Um poema enganosamente singelo

Abordei, na coluna da semana passada, meu interesse recente pela poesia romena. Desde então, concluí minha primeira tradução de um poema de seu representante máximo, o escritor oitocentista Mihai Eminescu (1850-1889).
Trata-se de uma cantiga enganosamente simples na qual se entrelaçam descrições de uma paisagem tardo-outonal e a evocação de uma amada distante, seja no espaço, seja no tempo. São seis estrofes de quatro versos cada, rimados aos pares. A última linha de cada quadra se divide em duas metades idênticas, numa expressão reiterada, e a da estrofe inicial é a mesma que a da final.
Quanto a seu tema genérico, este é a saudade, e o modo, arquetipicamente romântico, de expressá-la consiste em justapor o que o sujeito lírico sente à natureza cujo estado, esboçado através de uns poucos traços fáceis de reconhecer, parece refletir ou até encarnar a subjetividade do poeta. O conjunto inteiro se resolve numa grande metáfora ostensivamente sugerida, a saber, a de que, longe da mulher idealizada (e o satirista vienense Karl Kraus indagara certa feita se é a amada que está distante ou é a distância que é amada), a "alma" do autor se encontra tão desolada e vazia quanto, logo antes do inverno, o mundo ao seu redor.
Tudo isso, mesmo nos dias em que Eminescu redigiu o original, já era lugar-comum antigo. Qualquer tradição, por mais de leve que tenha sido tocada pelo Romantismo, oferece incontáveis exemplos bons, medianos ou ruins de poemas similares com outras tantas variações sobre o tema.
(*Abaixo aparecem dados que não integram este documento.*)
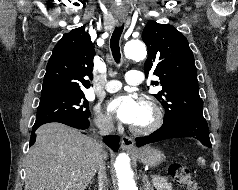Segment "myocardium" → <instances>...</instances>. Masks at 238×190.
Masks as SVG:
<instances>
[{"instance_id": "obj_1", "label": "myocardium", "mask_w": 238, "mask_h": 190, "mask_svg": "<svg viewBox=\"0 0 238 190\" xmlns=\"http://www.w3.org/2000/svg\"><path fill=\"white\" fill-rule=\"evenodd\" d=\"M139 102L145 105L151 113V120L144 126H130V131L136 135H148L156 131L163 122V112L159 104L150 96H141Z\"/></svg>"}]
</instances>
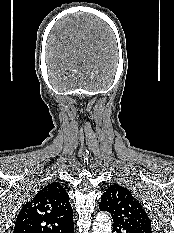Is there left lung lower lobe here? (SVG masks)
I'll return each instance as SVG.
<instances>
[{
  "mask_svg": "<svg viewBox=\"0 0 174 233\" xmlns=\"http://www.w3.org/2000/svg\"><path fill=\"white\" fill-rule=\"evenodd\" d=\"M112 233H130L126 230H124L122 227L117 226V225H113V231Z\"/></svg>",
  "mask_w": 174,
  "mask_h": 233,
  "instance_id": "obj_1",
  "label": "left lung lower lobe"
}]
</instances>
Uma possível defesa seria argumentar que, no âmbito da literatura nacional relativamente nova que ele estava criando, de um idioma que seu trabalho contribuiu para unificar, fixar e consolidar, talvez não houvesse ainda algo semelhante, e que lhe cabia, portanto, embora repetindo procedimentos meio obsoletos em outras terras, elaborá-lo na sua. Fosse este o caso, "Que Te Detém" seria propriedade exclusiva de seus conterrâneos.
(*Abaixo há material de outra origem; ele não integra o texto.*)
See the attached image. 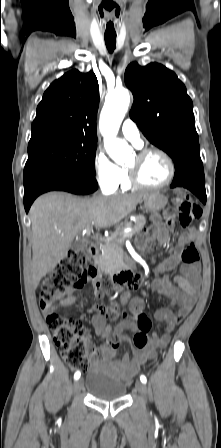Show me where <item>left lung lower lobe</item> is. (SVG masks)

As diversas tradições literárias sofrem de uma espécie de "horror ao vácuo" e instigam seus criadores a lhes preencherem as respectivas lacunas. Daí que os manuais gostem de destacar, digamos, o primeiro romance albanês, a primeira epopéia brasileira, o primeiro drama realista nigeriano, o primeiro poema surrealista indonésio, obras que não deixariam de chamar a atenção além das fronteiras do país onde surgiram, pois permitiriam, contra o pano de fundo de gêneros ou estilos constantes, examinar variáveis locais e históricas.
Mas, se bem que as limitações da tradução auxiliem a eclipsar a constatação, os versos apresentados aqui não requerem tal estratégia apologética e se sustentam por conta própria. Malgrado sua banalidade superficial, as seis estrofes ilustram um tipo de poesia que todos os poetas que valem seu sal sabem que está entre os mais difíceis de realizar com sucesso: uma canção que, singela e equilibrada, oculte sua arte e artifício a ponto de dar ao leitor a impressão de ter brotado espontaneamente do solo idiomático; uma cantiga que, escrita por um poeta culto, seja capaz de se confundir com aquelas legadas pelo folclore ou compostas por um iletrado anônimo.
Os poemas líricos mais perfeitos de Goethe ou Puchkin, de Byron ou Heine têm precisamente essa aura de inevitabilidade, como se tivessem estado prontos desde sempre no alemão, russo, inglês, e os autores nada tivessem feito exceto extraí-los de seu âmago, lapidá-los e poli-los. Quem, recorrendo ao conceito de "poesia da gramática", desenvolveu um método para desvendar esse mistério, demonstrando quanta complexidade se esconde, às vezes, por trás da singeleza foi o grande lingüista russo Roman Jakobson que, aliás, dedicou todo um ensaio a esmiuçar outro poema do romeno.
Mihai Eminescu, chamado freqüentemente de "o último dos românticos", morreu antes de completar quarenta anos e passou o final da vida entrevado na loucura. Sua produção poética, que é quantitativamente pequena, mas variada, dividindo-se quase meio a meio entre a publicada em vida e a póstuma, inclui baladas breves, sonetos e longas epístolas versificadas, bem como seu poema mais famoso, "Luceafãrul" ("O Astro da Tarde"), um conto de fadas de inspiração mítica e caráter sombriamente filosófico.